§ What you need to do:
A. From the crafting passage, write out the portion that begins at the words "Yeah, and that" and stops after "That's so lame!".
B. According to the crafting passage, about how many total crafting hours a day did the crafter get from his workshop?

I thought it was "no more than 8 hours a day".

Yeah, and that includes potions and scrolls. If you make a 50 GP potion or 25 GP scroll, you can no longer craft another magic item that day. That's so lame!


Doomed Hero wrote:

I once had a crafter who built a workshop inside a Portable Hole. He use Animate Object to staff it, and had his Valet Familiar oversee the work.

He was able to get about 36 total crafting hours a day out of it without lifting a finger himself, and could work on 4 of 5 different projects at once.

He would pretty routinely use Polymorph Any Object to just make whatever raw materials he needed and then restock the shop with them. Any specialty materials (things outside the scope of Polymorph) he could access with Teleportation or a Ring Gate who's mate was back at the party's base of operations.

He had a self-brewing alchemical lab that could crank out about 20 gallons of alchemical consumables a day. (He once used Dust of Dryness to soak up about 1000 gallons of Holy Water, and then later used it to turn a nasty temple full of demons into God's personal swimming pool.)

He could crank out about 10,000 gp worth of magic item crafting a day (doubled if he took a personal hand in things). Whatever we needed , he could make. That was his whole gimmick. He was fantasy-land's Tony Stark.

Even with that degree of manufacturing capacity, the game went fine. It became part of the narrative. The GM just stopped handing out material rewards. It was assumed that anything we found got tossed into the workshop to be sold or turned into the things we actually wanted. The players would just plan out their next level's gear in advance, and the GM would let us know when it was "done being made."

Every once in a while, the GM would just say "Throg, the Flaming Sword you wanted is on the rack in the workshop when you wake up."

§ Record extracts:
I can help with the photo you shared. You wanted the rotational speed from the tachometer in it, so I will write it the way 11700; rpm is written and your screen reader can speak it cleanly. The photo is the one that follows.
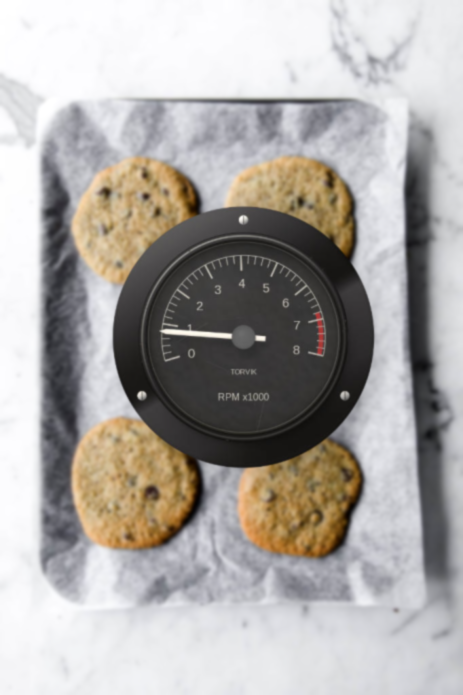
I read 800; rpm
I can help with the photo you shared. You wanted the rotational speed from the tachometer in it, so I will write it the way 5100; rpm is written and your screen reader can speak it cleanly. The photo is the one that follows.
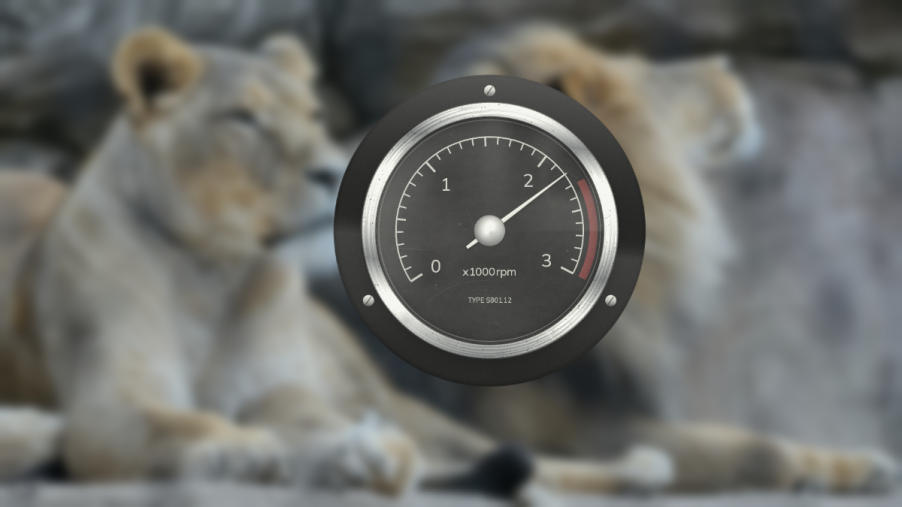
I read 2200; rpm
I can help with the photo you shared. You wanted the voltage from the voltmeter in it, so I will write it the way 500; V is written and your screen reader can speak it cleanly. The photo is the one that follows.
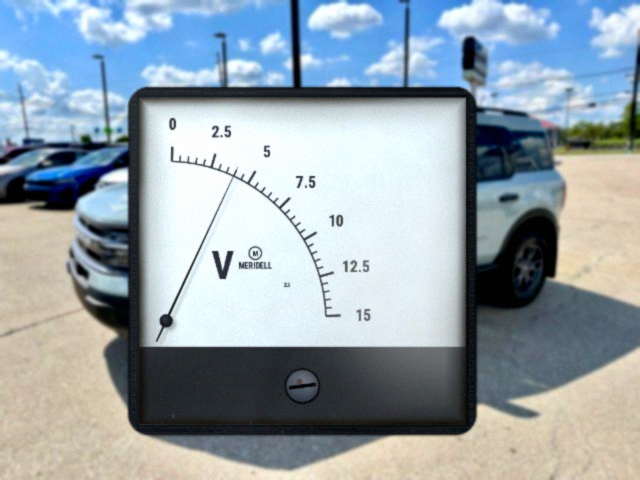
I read 4; V
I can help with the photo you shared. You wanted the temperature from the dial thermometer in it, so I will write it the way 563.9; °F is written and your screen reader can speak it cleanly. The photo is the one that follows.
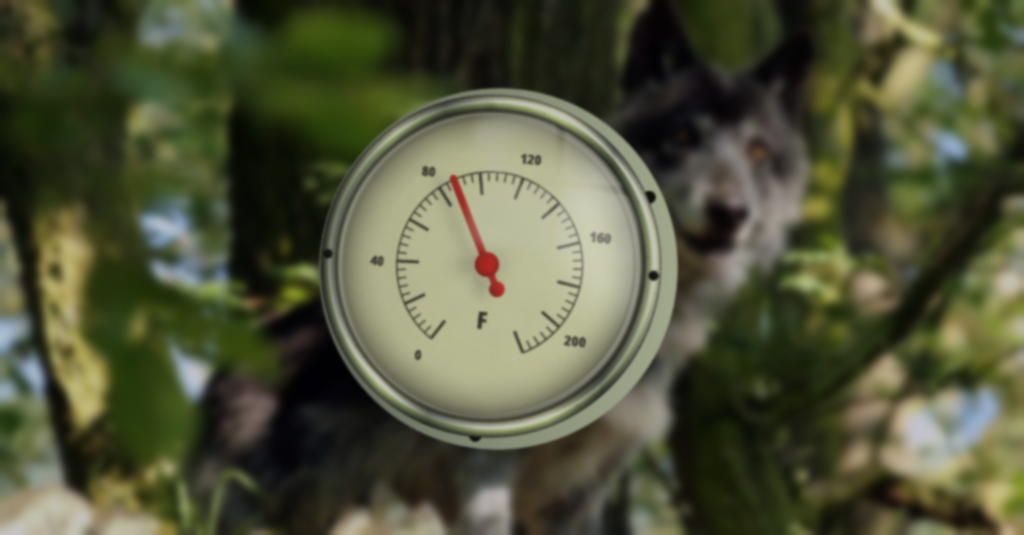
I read 88; °F
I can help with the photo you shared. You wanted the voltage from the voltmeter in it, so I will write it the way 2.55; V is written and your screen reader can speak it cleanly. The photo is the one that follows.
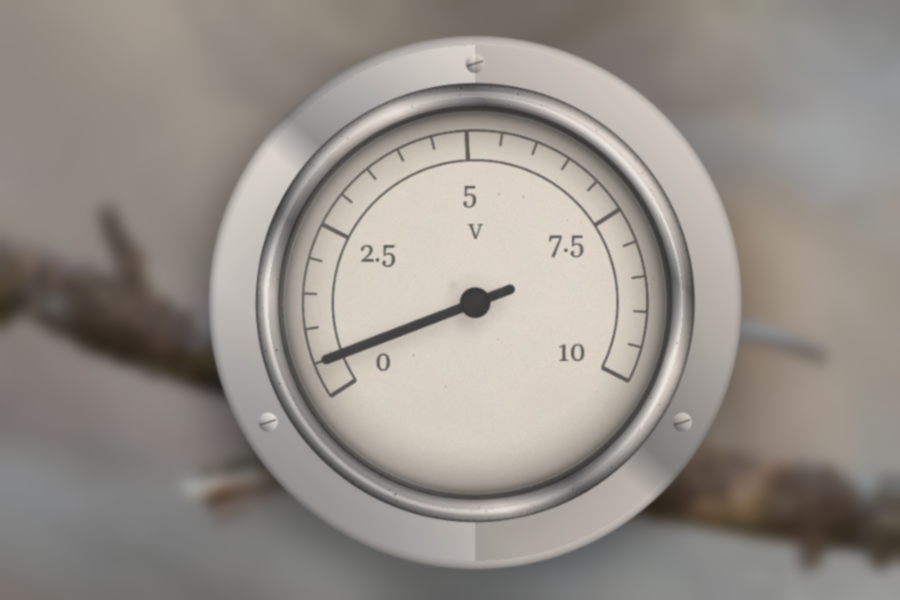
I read 0.5; V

§ Answers per task:
A.
Yeah, and that includes potions and scrolls. If you make a 50 GP potion or 25 GP scroll, you can no longer craft another magic item that day. That's so lame!

B. About 36 total crafting hours a day.